Rating: B-
Dir: Andrew Niccol
Star: Nicolas Cage, Bridget Moynahan, Ethan Hawke, Ian Holm
Guns don’t kill people: they just improve the efficiency of the process. That’s where amoral gun-runner Yuri Orlov (Cage) comes in: he’ll buy + sell from/to anyone, and puts his fingers in his ears and starts humming loudly whenever he meets the consequences of his actions. That applies both in his personal and business life: he blithely lies to his wife (Moynahan) about where their lifestyle comes from, and loyally gives his brother a last toot of coke before he goes into rehab. Deceit has simply become a way of life, whether dealing with a rival dealer (Holm), or avoiding a dogged federal agent (Hawke), lies come easily to the anti-hero. It’s a tribute to Cage’s performance that the character remains likeable.

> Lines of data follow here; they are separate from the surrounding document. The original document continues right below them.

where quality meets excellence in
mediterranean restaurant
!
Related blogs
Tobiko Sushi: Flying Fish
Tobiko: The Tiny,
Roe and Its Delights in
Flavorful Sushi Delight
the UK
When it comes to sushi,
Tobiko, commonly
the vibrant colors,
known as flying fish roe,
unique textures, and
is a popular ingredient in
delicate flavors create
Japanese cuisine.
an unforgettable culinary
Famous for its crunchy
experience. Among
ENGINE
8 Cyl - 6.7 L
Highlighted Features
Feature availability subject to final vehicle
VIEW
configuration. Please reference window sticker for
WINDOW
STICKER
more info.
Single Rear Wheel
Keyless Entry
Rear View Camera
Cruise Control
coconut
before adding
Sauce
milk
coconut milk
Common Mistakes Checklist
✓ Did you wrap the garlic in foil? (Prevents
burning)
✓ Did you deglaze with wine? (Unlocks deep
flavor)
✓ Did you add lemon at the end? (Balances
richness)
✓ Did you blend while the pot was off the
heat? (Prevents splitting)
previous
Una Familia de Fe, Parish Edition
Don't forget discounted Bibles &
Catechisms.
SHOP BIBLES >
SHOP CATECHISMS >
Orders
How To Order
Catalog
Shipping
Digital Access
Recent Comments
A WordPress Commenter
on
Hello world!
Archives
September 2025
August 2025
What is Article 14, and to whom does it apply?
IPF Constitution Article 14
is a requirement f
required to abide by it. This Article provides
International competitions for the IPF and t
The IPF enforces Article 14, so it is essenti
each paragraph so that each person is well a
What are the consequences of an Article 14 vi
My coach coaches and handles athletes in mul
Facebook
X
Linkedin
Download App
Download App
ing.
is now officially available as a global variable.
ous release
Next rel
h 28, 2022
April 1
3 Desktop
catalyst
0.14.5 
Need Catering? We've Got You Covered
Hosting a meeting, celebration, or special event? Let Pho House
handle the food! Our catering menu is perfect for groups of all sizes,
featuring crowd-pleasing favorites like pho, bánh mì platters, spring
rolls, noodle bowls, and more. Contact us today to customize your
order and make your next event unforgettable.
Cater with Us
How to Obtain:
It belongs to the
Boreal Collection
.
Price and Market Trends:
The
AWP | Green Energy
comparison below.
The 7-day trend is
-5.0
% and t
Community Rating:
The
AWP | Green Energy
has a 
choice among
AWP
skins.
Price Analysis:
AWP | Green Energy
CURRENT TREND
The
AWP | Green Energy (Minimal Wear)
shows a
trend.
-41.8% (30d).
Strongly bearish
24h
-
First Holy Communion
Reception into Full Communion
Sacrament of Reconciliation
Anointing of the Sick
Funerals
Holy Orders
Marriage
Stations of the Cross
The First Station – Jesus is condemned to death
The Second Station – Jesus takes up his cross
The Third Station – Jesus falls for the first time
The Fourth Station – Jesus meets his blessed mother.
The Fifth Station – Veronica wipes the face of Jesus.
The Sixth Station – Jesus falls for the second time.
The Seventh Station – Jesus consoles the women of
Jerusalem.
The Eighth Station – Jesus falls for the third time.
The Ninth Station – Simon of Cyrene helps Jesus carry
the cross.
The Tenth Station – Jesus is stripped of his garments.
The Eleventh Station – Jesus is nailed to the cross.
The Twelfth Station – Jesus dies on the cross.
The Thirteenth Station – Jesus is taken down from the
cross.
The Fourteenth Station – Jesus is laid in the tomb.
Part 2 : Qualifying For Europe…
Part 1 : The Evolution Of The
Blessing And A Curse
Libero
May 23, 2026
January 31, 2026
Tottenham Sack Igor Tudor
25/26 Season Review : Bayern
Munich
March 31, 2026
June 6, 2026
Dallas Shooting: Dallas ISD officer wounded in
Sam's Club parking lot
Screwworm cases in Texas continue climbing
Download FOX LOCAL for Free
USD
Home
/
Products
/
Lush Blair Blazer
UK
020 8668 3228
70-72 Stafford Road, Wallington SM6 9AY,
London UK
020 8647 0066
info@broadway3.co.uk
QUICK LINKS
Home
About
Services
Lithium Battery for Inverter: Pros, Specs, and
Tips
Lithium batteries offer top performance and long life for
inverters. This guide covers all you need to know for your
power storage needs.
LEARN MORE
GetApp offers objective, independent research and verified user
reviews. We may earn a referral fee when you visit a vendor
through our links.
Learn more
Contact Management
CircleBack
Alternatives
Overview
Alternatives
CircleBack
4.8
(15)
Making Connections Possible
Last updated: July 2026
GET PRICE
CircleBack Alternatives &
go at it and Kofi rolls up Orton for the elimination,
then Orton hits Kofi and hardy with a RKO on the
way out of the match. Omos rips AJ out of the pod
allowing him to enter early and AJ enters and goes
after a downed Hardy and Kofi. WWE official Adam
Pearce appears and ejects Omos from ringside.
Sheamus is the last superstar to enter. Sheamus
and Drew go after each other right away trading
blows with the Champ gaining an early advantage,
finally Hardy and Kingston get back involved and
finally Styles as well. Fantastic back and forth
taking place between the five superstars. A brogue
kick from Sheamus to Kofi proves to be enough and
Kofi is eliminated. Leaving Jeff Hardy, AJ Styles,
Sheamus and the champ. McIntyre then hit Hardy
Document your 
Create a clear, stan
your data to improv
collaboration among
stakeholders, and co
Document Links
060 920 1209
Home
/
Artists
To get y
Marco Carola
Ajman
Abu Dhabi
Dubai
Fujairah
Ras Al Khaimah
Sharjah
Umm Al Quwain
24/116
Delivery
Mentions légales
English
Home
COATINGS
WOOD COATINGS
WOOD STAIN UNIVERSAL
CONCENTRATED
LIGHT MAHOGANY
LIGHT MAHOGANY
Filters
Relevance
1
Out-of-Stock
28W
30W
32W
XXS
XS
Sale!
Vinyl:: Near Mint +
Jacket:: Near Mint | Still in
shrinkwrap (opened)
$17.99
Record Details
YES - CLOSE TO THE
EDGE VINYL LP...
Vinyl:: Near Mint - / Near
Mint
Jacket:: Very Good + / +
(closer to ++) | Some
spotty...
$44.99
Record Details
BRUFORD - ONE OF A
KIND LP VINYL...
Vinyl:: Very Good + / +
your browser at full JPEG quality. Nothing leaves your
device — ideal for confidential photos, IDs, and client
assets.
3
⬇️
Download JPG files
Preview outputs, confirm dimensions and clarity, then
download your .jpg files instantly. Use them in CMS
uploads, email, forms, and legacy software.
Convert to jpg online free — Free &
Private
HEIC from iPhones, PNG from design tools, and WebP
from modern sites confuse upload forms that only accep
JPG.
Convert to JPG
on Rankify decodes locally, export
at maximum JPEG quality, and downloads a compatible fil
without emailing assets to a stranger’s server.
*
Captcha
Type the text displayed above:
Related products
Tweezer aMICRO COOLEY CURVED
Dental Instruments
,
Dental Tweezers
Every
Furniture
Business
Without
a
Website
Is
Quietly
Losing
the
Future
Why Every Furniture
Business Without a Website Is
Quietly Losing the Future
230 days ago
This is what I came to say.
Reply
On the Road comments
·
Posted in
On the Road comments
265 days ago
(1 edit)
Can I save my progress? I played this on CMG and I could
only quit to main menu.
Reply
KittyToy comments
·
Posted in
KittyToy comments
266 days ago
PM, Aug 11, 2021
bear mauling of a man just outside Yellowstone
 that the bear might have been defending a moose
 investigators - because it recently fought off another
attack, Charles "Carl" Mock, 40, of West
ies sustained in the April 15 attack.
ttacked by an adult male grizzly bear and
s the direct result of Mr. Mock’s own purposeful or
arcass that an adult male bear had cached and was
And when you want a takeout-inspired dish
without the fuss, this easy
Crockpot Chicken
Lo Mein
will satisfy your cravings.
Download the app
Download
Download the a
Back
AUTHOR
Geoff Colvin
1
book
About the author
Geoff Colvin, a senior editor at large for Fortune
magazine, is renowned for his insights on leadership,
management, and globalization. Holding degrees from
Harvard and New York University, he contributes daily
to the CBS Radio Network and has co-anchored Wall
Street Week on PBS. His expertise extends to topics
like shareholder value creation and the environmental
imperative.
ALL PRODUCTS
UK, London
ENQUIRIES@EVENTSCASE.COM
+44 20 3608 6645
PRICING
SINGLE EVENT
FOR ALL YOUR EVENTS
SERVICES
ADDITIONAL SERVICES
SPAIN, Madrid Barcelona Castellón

Despite clunky, over-frequent voiceovers, there are moments of genius, such as the opening, with Orlov on a landscape strewn with discarded shells, followed by a POV shot depicting a round’s journey from manafacture to dispatch. The problem is, the morality is too simplistic (Niccol’s earlier Gattaca had the same issue). Blaming, as the film’s coda does, the permanent members of the Security Council for the global arms trade, is like blaming Colombian cartels for the drug problem – it’s a cheap cop-out that’ll convince only the simple-minded. If the US didn’t sell guns to African despots, would they suddenly become humanitarians? Not many DVDs come with a plea to join Amnesty International (buried in the ‘Setup’ section!) and it’s nice to see a Hollywood film tackling such a weighty issue, but the closest the movie gets to real truth is Orlov’s line, “They say evil prevails when good men fail to act. What they ought to say is, evil prevails.”